/add_ga4_clustering

Cluster GA4 raw data tables in BigQuery to improve efficiency and performance

Primary LanguageJavaScript

Cloud Function - Add Clustering to GA4 raw data tables in BigQuery

This package contains two different cloud functions to cluster GA4 raw data tables.

  1. HTTP-based: Used to cluster historical GA4 data tables on demand
  2. Pub/Sub-based: Used to automatically cluster GA4 raw data tables when they are getting created

Quickstart

To deploy the function to your GCP project you can do the following:

  1. Download / clone the repository
  2. Authenticate with GCP using the Application Default Credentials
  3. Check for the currently active GCP project with gcloud config get-value project and change it with gcloud config set project_id YOUR_PROJECT_ID
  4. Optional: Change the region for the deployment in the cloudbuild.yaml or / and add a service account if needed
  5. Deploy the cloud function with gcloud builds submit

Http-based

Uses a post body with the following parameters:

 {   
    "cluster_by":"event_name",
    "project_id": "moritz-test-projekt",
    "dataset_id":"analytics_262445815_Copy",
    "start_date": "2024-01-01",
    "end_date":"2024-02-14"
} 

Pub/Sub-based

This function takes the parameters from the incoming Pub/Sub message from the protoPayload.resourceName field.
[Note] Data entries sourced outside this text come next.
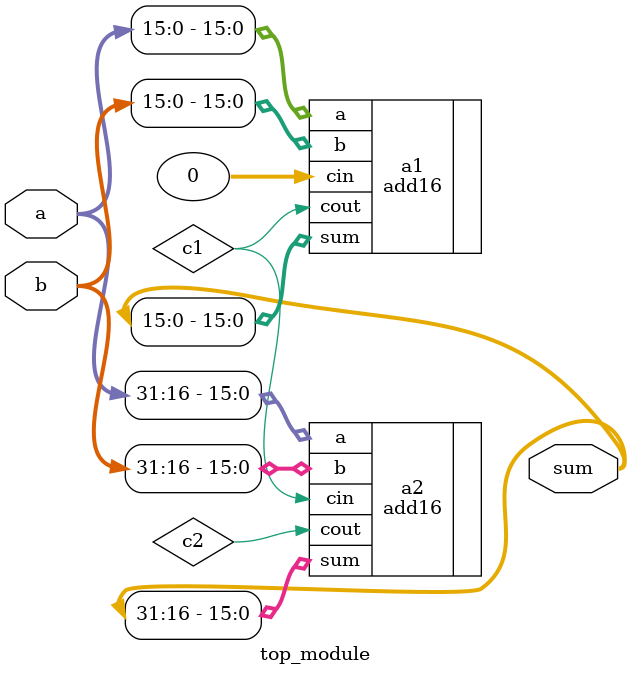
<source format=v>
module top_module(
    input [31:0] a,
    input [31:0] b,
    output [31:0] sum
);
    
    wire c1,c2; // c2 is not asked in the question
    
    add16 a1(.a(a[15:0]), .b(b[15:0]), .cin(0), .cout(c1), .sum(sum[15:0]));
    add16 a2(.a(a[31:16]), .b(b[31:16]), .cin(c1), .cout(c2), .sum(sum[31:16]));
    
endmodule

</source>
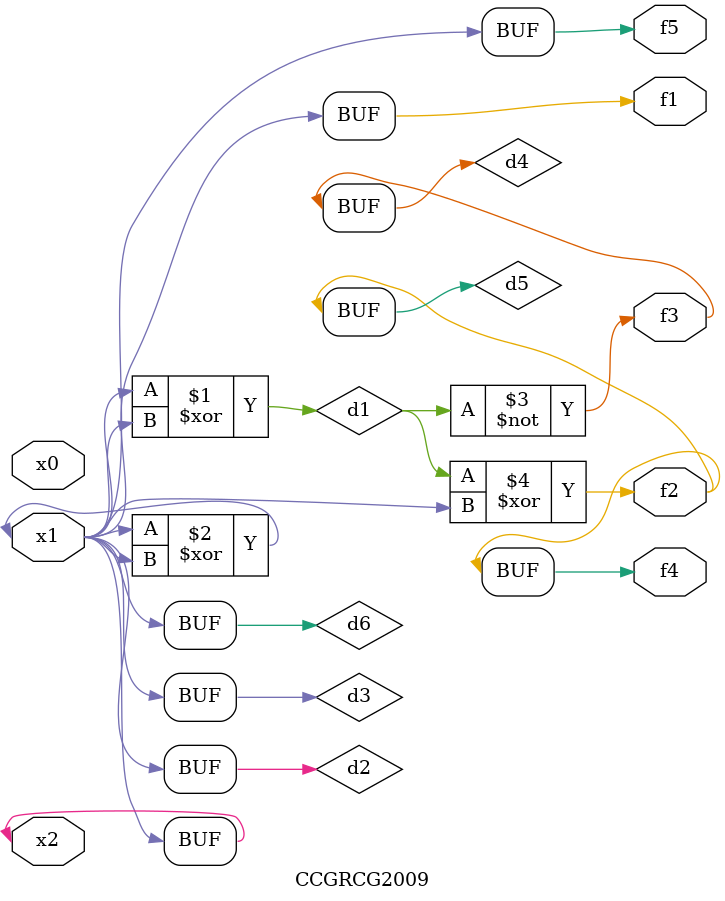
<source format=v>
module CCGRCG2009(
	input x0, x1, x2,
	output f1, f2, f3, f4, f5
);

	wire d1, d2, d3, d4, d5, d6;

	xor (d1, x1, x2);
	buf (d2, x1, x2);
	xor (d3, x1, x2);
	nor (d4, d1);
	xor (d5, d1, d2);
	buf (d6, d2, d3);
	assign f1 = d6;
	assign f2 = d5;
	assign f3 = d4;
	assign f4 = d5;
	assign f5 = d6;
endmodule

</source>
You need to set up a log sink with a Pub/Sub topic to use this function correctly. To set the fields to cluster by you need to set the cluster_by variable in index.js.

Automation

To run this everytime when a new GA4 table is beeing createdmMake sure to use this query for the log sink. This will usually trigger the Cloud Function once per day, when Google pushes new GA4 data to BigQuery.

    proto_payload.resource_name=~"projects/YOUR_PROJECT_ID/datasets/GA4_DATASET_ID/tables/events_2"
    proto_payload.authorization_info.permission="bigquery.tables.create"

The standard name for the Pub/Sub topic triggering the Cloud Function is ga4_table_created. You can adjust this in the cloudbuild.yaml inside the pub_sub_function folder.